The Director in Me
I never thought that I could direct a concert such as successful as this… Of course I do not give all the credit to my self because it was a division of labor…But I can say, 50% of the show’s concept, show flow, was mine… It never entered even in my wildest dreams that I could be a stage/music director of a concert/variety show. The best thing is, those people performing, the production assistants, the band, the committee’s and some of the crews are my personal friends and some even my close relative…This is truly one of the greatest gift that I received from God..I am just returning to Him all the Glory…

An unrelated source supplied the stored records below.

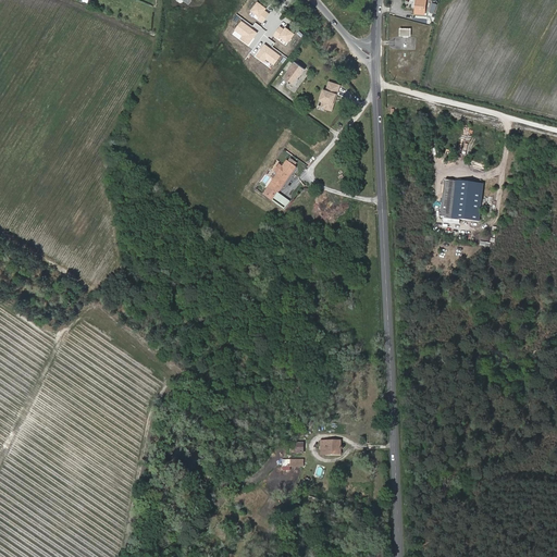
[(418,0),(419,13),(428,13),(428,0),(418,0)]
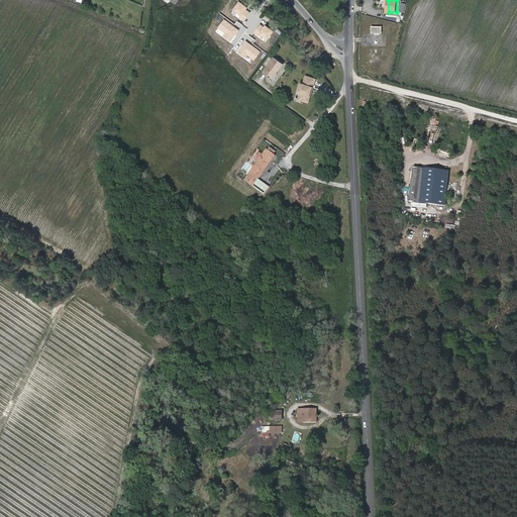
[(284,65),(274,58),(264,72),(273,79),(284,65)]
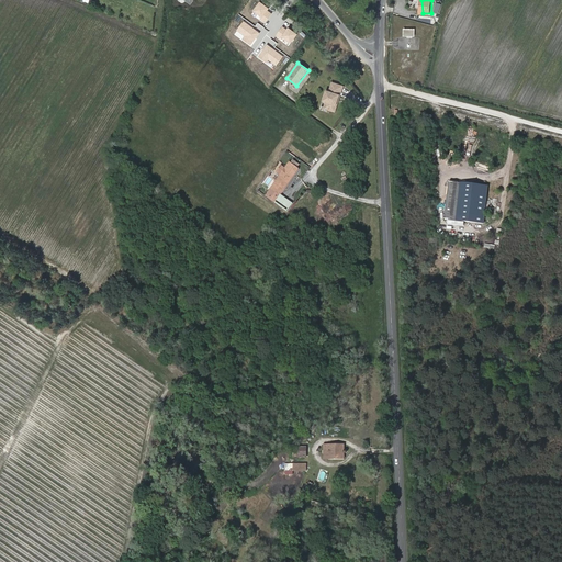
[(329,91),(327,90),(323,100),(324,100),(326,103),(324,108),(334,111),(338,99),(338,100),(344,86),(333,82),(329,91)]
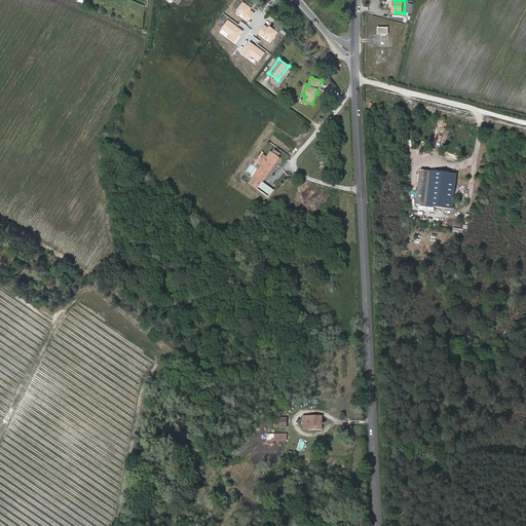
[(264,161),(250,183),(258,189),(263,183),(280,158),(278,156),(280,153),(274,149),(272,152),(271,151),(267,157),(263,155),(261,158),(264,161)]
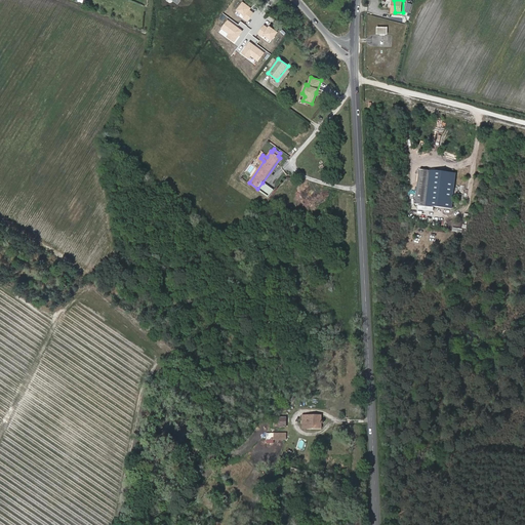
[(457,176),(421,171),(417,200),(453,206),(457,176)]
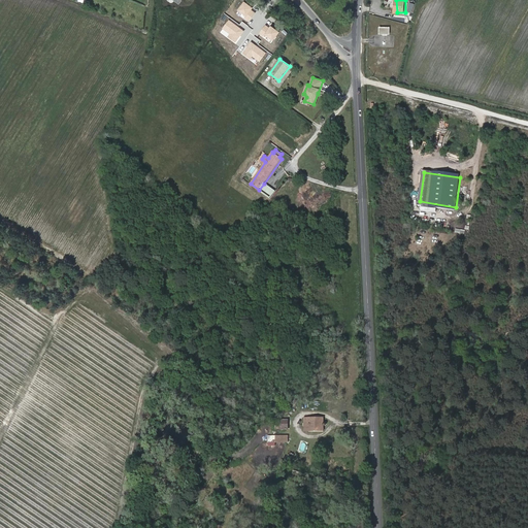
[(259,190),(270,199),(275,192),(264,184),(259,190)]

That was just the bright side of it. There were trials along the way too. In that span of time and experience, there I have found out who are my real friends are and who are those who are just pretending to be…Some wants the recognition all by themselves…In that experience you could really see how selfish a person can get..There is no money involved. All who participated were volunteers… Still people crave for more… More fame, more merit, more respects more of everything… I would be a hypocrite if I would say that I was not hurt because of those people. I was a little disappointed because I did not get enough credit. There is one thing that I am proud of though, I am proud of what I did and I know that there is this somebody who is also proud of me. I could hear him say to me “well done”. That is the most important thing for me. Getting high not of praises from people. Getting high because you know you did your best. There maybe times that you get unnoticed by people. One thing for sure, it would never pass by the eye of the one who really deserves the highest praise. That is why I took me years to post this, because now, there is no more pain and I know that whatever would I say here would just be mere observation already and not a judgment… I know deep inside, I deserve to Get High!